Q: I want to brine the Thanksgiving turkey, but I don't have enough space in my refrigerator. Any ideas?

A: Food writer Bruce Aidells offers this alternative: Place the turkey, breast side down, in a clean plastic cooler. Make sure the brine solution covers the entire turkey. Add five frozen large gel ice packs (each sealed in a plastic bag) to the cooler. Replace thawed ice packs with frozen ones if brine temperature rises above 40 degrees.

Q: Is it important to use day-old bread to make stuffing?

A: Day-old bread can soak up more liquid, which will result in a more flavorful stuffing. Just have fresh? Cut bread into 3/4-inch cubes and bake the cubes on a cookie sheet at 300 degrees until they're dry but not browned, about 10 to 15 minutes.

Q: Is there an easy way to peel pearl onions?

A: Try this: Drop the onions in a pot of boiling water and let them cook for about 3 minutes. Drain. When cool enough to touch, cut off the top of each onion (leave the root end intact). Lightly squeeze the onions - they should slip easily out of their skins.

Q: Any tips for working with winter vegetables?

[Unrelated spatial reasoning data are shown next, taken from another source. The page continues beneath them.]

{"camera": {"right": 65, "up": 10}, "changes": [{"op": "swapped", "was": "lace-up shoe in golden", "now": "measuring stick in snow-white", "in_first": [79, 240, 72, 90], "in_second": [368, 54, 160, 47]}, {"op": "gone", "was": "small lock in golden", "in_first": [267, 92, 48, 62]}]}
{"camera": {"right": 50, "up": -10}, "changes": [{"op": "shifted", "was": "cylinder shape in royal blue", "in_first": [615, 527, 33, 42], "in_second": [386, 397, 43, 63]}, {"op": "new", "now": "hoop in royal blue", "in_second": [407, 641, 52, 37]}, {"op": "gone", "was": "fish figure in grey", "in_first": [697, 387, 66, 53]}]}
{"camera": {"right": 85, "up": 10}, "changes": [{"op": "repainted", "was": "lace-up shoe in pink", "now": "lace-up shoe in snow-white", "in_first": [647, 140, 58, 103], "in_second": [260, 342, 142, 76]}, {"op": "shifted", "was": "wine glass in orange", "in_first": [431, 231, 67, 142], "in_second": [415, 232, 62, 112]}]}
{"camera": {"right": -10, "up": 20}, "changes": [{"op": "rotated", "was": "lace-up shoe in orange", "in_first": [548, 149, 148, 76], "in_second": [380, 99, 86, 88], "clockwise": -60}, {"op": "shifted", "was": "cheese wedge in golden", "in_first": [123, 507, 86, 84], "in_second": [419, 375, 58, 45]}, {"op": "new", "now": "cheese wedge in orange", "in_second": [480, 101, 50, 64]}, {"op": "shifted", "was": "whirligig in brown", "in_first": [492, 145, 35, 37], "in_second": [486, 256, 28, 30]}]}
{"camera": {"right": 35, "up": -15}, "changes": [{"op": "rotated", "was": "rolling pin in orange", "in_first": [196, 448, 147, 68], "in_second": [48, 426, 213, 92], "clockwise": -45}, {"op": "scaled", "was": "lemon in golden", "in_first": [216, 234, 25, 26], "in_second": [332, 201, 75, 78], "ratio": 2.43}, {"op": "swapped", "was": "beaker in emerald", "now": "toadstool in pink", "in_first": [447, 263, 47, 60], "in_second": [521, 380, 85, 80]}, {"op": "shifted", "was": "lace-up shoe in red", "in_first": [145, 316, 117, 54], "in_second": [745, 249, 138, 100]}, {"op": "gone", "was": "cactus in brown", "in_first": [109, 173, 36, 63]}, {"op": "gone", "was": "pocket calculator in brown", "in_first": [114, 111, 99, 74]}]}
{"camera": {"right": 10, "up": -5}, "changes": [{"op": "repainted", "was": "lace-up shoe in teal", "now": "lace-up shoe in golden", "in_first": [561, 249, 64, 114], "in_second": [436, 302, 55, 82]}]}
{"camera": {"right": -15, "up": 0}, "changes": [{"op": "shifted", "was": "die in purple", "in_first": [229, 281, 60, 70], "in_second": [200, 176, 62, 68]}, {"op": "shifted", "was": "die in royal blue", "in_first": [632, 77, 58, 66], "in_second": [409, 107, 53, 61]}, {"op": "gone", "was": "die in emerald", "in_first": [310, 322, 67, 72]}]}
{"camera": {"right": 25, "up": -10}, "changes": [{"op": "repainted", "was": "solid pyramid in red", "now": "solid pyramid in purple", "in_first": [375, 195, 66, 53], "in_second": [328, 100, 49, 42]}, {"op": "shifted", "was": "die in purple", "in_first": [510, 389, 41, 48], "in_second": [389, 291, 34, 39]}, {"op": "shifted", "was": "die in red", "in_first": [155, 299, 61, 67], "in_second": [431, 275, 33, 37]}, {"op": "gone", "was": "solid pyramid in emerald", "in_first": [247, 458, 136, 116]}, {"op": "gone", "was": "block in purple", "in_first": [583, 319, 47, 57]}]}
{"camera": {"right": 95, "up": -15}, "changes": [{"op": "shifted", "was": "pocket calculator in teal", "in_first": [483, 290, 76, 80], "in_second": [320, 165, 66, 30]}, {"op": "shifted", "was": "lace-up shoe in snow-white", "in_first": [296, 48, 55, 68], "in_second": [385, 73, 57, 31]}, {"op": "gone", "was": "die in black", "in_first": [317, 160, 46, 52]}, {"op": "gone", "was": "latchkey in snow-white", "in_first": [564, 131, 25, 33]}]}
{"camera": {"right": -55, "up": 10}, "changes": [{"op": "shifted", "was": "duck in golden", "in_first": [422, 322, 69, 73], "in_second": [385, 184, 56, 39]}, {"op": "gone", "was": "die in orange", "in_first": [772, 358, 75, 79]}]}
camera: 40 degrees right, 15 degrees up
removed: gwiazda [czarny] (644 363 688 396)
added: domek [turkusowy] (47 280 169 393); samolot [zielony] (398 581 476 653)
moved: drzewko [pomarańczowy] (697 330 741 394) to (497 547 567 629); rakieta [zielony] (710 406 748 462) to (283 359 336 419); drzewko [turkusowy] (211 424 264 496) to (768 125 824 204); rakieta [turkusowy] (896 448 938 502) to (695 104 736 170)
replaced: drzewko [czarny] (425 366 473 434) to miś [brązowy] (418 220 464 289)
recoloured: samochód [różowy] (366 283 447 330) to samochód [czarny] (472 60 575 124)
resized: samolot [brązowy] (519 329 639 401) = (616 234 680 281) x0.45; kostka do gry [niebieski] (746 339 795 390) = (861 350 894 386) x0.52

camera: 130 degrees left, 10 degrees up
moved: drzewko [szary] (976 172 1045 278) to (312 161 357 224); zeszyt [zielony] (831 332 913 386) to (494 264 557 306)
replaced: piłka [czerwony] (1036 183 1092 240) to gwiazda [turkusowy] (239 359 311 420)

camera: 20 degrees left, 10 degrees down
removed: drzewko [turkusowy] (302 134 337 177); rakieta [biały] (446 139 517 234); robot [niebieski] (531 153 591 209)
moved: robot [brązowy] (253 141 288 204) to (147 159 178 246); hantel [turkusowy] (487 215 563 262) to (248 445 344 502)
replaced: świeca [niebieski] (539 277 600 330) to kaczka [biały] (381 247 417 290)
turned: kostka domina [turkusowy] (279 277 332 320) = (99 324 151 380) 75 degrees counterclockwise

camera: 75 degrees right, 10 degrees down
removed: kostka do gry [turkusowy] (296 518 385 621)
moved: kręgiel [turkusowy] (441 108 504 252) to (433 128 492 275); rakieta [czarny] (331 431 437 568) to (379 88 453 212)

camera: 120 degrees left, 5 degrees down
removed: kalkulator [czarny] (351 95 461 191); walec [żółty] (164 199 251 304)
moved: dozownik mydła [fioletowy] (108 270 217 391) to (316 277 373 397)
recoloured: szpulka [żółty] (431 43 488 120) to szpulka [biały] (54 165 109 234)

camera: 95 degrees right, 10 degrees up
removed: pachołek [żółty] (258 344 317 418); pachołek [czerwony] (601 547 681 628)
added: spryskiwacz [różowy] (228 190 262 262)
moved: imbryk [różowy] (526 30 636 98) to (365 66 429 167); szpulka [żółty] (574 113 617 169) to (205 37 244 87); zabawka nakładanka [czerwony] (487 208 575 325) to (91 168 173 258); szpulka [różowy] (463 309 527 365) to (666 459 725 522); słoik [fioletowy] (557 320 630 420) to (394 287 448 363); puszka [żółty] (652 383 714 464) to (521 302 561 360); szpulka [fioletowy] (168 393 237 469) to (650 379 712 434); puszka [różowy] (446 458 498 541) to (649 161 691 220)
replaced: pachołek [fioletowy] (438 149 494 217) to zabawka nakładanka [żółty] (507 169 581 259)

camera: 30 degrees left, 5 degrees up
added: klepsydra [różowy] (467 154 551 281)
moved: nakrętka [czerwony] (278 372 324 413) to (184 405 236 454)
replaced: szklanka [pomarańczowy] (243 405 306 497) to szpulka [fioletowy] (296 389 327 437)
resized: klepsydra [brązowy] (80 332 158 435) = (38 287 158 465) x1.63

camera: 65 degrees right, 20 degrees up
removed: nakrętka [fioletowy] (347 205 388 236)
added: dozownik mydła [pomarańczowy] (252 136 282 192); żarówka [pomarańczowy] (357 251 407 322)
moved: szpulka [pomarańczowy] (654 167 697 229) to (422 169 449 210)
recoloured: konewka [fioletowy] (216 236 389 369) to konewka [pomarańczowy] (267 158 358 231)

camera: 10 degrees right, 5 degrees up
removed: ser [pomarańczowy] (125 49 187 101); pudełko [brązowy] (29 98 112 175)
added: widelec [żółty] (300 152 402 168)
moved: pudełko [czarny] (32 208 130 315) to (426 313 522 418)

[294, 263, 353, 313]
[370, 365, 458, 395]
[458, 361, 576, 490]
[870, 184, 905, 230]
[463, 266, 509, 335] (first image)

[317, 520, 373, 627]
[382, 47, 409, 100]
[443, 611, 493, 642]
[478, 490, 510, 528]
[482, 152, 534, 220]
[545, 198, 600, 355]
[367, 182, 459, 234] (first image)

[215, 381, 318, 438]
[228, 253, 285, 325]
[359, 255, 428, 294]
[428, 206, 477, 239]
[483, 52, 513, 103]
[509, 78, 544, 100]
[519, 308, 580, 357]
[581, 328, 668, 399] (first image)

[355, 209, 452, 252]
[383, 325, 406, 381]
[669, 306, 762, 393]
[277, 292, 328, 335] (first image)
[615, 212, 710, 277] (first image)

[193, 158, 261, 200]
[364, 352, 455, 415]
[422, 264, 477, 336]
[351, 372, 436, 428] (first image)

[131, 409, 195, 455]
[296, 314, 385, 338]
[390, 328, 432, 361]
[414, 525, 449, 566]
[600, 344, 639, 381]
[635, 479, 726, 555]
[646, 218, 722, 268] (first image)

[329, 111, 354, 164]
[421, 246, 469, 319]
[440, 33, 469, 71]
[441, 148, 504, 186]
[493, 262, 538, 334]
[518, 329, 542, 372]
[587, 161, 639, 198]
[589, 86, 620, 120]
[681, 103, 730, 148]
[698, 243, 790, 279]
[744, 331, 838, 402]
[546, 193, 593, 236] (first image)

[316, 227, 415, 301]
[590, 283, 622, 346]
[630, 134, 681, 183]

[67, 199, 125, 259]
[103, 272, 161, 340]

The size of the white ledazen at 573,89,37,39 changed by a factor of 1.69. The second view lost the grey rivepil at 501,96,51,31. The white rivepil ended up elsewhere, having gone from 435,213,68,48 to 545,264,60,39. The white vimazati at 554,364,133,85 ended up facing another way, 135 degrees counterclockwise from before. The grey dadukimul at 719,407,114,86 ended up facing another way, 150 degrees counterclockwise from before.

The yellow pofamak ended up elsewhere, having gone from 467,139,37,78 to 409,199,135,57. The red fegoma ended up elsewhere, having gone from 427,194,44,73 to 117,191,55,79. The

A. You can clean, peel and chop or slice these veggies well ahead of time. Use a chef's knife to cut off the thick skin from celery root and butternut squash. Use a peeler to remove the skin from turnips and rutabagas. Before slicing or chopping any hard-to-handle vegetable, cut off both ends so that it sits securely on the cutting board.

Store peeled, uncooked sweet potatoes, potatoes, parsnips and celery root in cool water to prevent the flesh from darkening. All other prepped root vegetables can be stored in resealable plastic bags in the refrigerator.

Q: Do cranberry sauces need to be eaten the same day that they are made?

A: The beauty of these sauces, besides their stunning color, is that they can all be prepared a full week before the big feast and kept in the fridge.

Q: How do you store fresh cranberries?

A: Cranberries can be stored in an airtight container for up to one month in the refrigerator, and for up to one year in the freezer. When you're ready to use your frozen stash, run the cranberries under cold water (do not thaw), and use them as you would fresh cranberries.

Q: What's the best way to keep pie crusts from burning?

A: Try this: Cut a piece of foil 36 inches long. Fold in thirds lengthwise. Wrap around pie plate, clipping the two ends of the foil together. The foil will stand about 2 inches above the pie plate rim; it doesn't need to be folded over the crust to prevent burning. Crust protectors can also be bought at kitchen stores.

Q: Any tips for transferring a pie crust from the counter to the pie dish?

A: First, make sure your dough is the right consistency. If it's too dry it will crack; too wet and it will stick. Then try one of our test-kitchen methods.

Roll out dough between sheets of waxed paper. Peel off top sheet. Invert dough into pie dish. Peel off paper.

Roll out dough on floured surface. Fold dough in half, then fold again to form quarter circle. Transfer dough to dish and unfold.

Flour the rolled dough and rolling pin liberally, then roll up dough on pin and unroll into pie dish.